§ WHAT YOU WILL DO
Find the line containing "change=delete; old=red bowl;" in the records below. Copy exactly that line and each one after it, ending at the line containing "change=recolor; old=beige candle;", and nothing more.

§ THE RECORDS
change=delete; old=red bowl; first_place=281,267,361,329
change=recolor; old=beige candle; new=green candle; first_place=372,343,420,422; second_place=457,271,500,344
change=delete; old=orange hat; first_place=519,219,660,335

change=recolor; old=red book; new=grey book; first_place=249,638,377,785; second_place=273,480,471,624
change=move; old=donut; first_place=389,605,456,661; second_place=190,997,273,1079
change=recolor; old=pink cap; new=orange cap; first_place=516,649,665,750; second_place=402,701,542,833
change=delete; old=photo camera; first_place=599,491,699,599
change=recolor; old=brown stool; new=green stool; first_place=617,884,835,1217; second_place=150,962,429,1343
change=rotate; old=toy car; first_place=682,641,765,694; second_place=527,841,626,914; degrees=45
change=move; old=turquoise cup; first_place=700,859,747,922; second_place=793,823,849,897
==
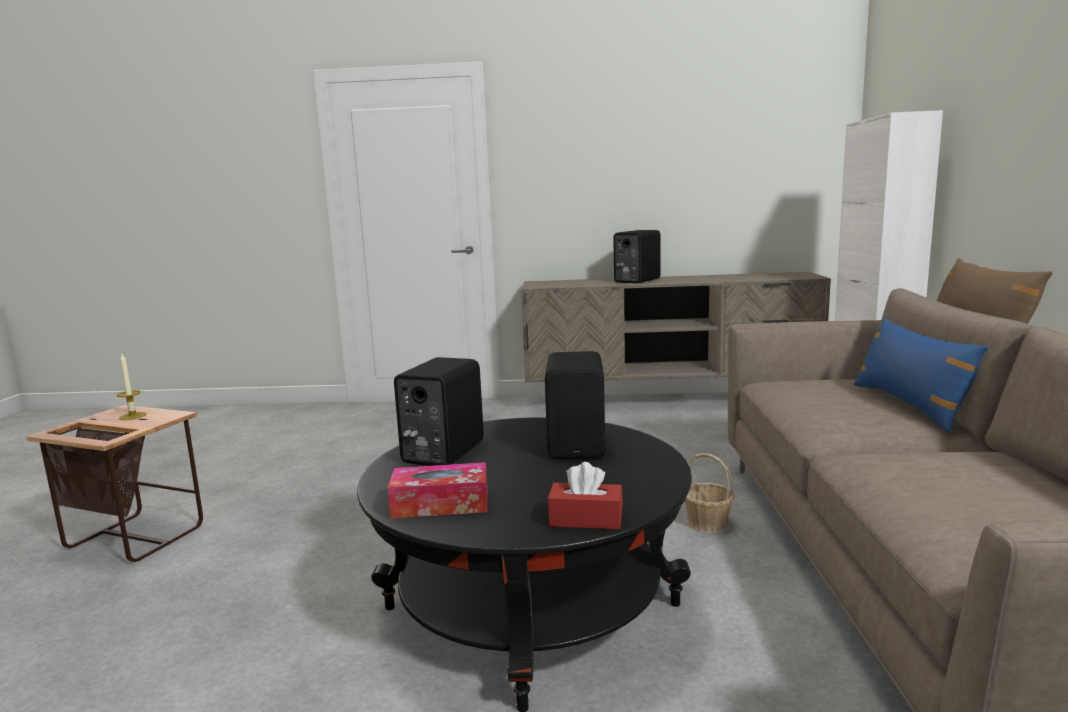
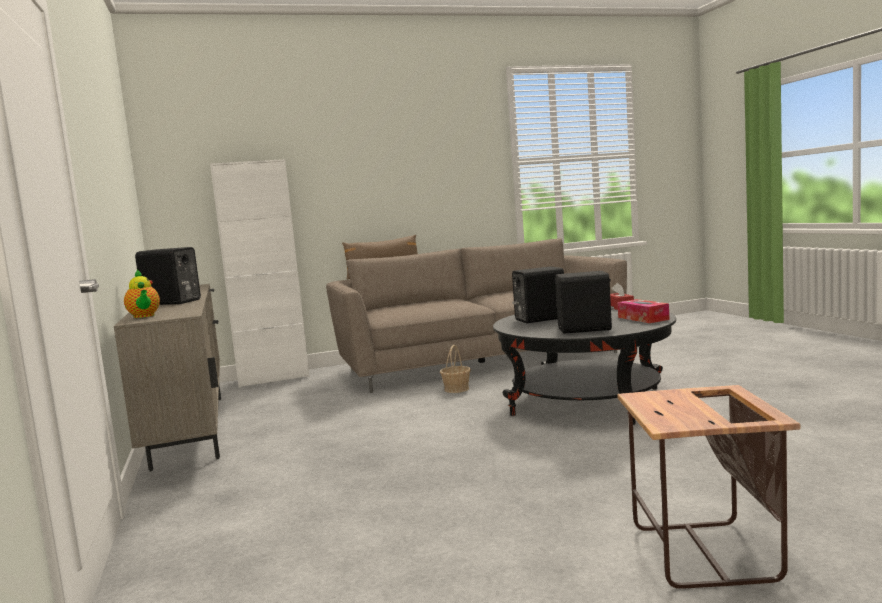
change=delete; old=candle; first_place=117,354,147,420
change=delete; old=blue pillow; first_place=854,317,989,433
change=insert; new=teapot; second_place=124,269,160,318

§ TASK SOLUTION
change=delete; old=red bowl; first_place=281,267,361,329
change=recolor; old=beige candle; new=green candle; first_place=372,343,420,422; second_place=457,271,500,344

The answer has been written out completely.